But something its not clear to me. If I exclude the ID from the training, how would the network be able to build a connection between a user and the system parameters, which are possible for the user?
So lets say “User A” is allowed to use between 1 and 10 CPUs (I use CPU as an example, it could be any other parameter), “User B” is allowed to use between 20 and 30. And “User C” is maybe allowed to use CPUs between 15 and 25. How is the network able to recognize if the configuration is allowed for the user?
You are right. Behind the numbers are different applications. I switched the names to numbers because i wanted to adapt the data to the sample data given in Old Examples(2015 and before)/002_DataMining/002002_NeuralNetwork as good as possible and test it with my data. It wasn’t the best idea, as I learned.
As a next step i think i look first into novelty detection. I found some papers about this topic at the moment I read some of them. Is it possible in Knime to create a neural network which is able to do novelty detection?
This evening I played a litte bit around searching for “novelty detection” in Knime. I found the KNFST Learner/Novelty Scorer. Where I was able to produce some plausible results (for me). But it is not a neural network
It sounds like you have categories of users.
An ID sort of also categorizes your users but no model can generalize from that because each category contains only a single user.
Which brings me to another question: How much data do you have? Because for deep learning you usually need a lot of data to make it work properly.
There are actually multiple possible ways to build such an autoencoder in KNIME.
You can use either the H2O, DL4J or Keras integration but I believe H2O is best suited for you, as they do exactly what you want to do.
If you need more options to play around with, DL4J and Keras are the way to go but you will need a lot more knowledge of deep learning.
That is correct, the KNFST algorithm learns to map all instances of a class to a single point in a high dimensional space.

## Supplied information
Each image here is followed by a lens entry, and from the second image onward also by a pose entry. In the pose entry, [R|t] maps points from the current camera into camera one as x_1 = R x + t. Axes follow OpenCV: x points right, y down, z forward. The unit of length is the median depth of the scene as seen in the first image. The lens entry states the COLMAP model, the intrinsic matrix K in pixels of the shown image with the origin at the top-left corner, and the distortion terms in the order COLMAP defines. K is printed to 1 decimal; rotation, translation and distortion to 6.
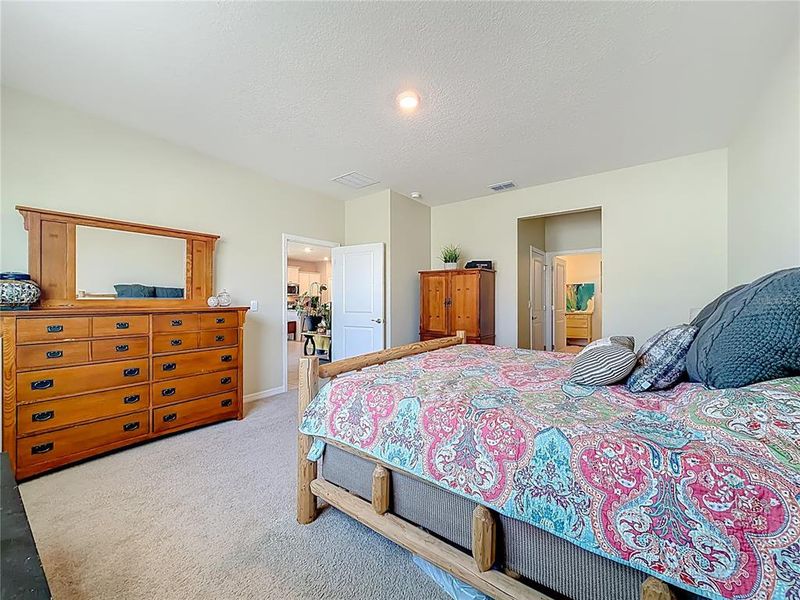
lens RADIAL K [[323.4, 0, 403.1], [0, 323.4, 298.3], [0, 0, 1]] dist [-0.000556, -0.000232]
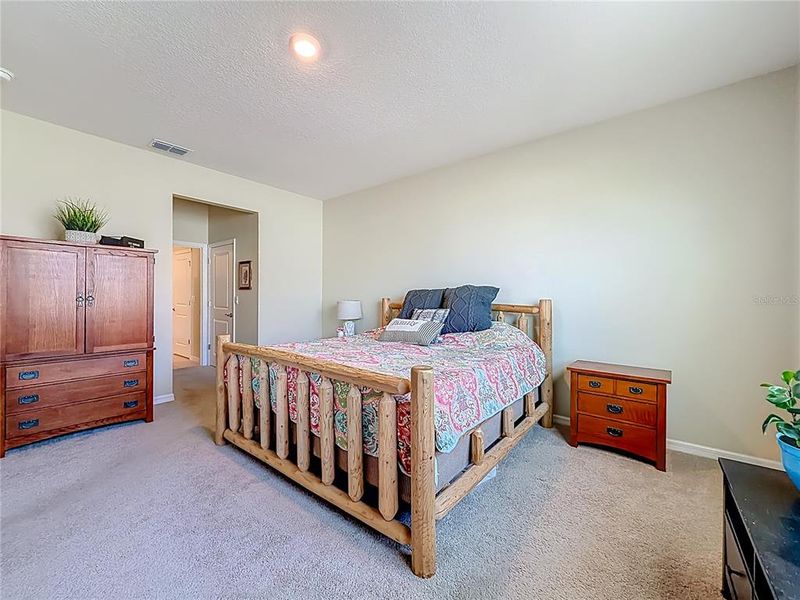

## Action item
Continue the forum exchange about novelty detection and neural networks in KNIME, starting after its last sentence.

## Task answer
New datapoints are then mapped and the distance to the class representatives gives you an indication of its novelty.
It works pretty well if your dataset is rather small but it’s basically unusable for larger datasets because it will take ages to calculate.
However, you can use the Local Novelty Scorer in this case.
What would you suggest to solve these kind of problem? I have too little experience in ML at the moment.
I have access to different cluster with different quantity of jobs/users.
E.g. One cluster hast about 100+ users and 6000-7000 jobs a month. I 'am able to go back in the past to get more job data if necessary. If you think its too spare, I could use data from two or more cluster, so i think it would be enough. What do you mean?
So at the moment I’am looking into H20 hoping to get better result
this is by no means an easy task and I don’t know of any approaches using deep learning that go in this direction.
However, this is not my field of research and as M42 already pointed out, there is essentially some deep learning paper for any kind of problem. Still I would like to share some thoughts on the matter:
I see this problem as follows: You have different users and you have different behaviors.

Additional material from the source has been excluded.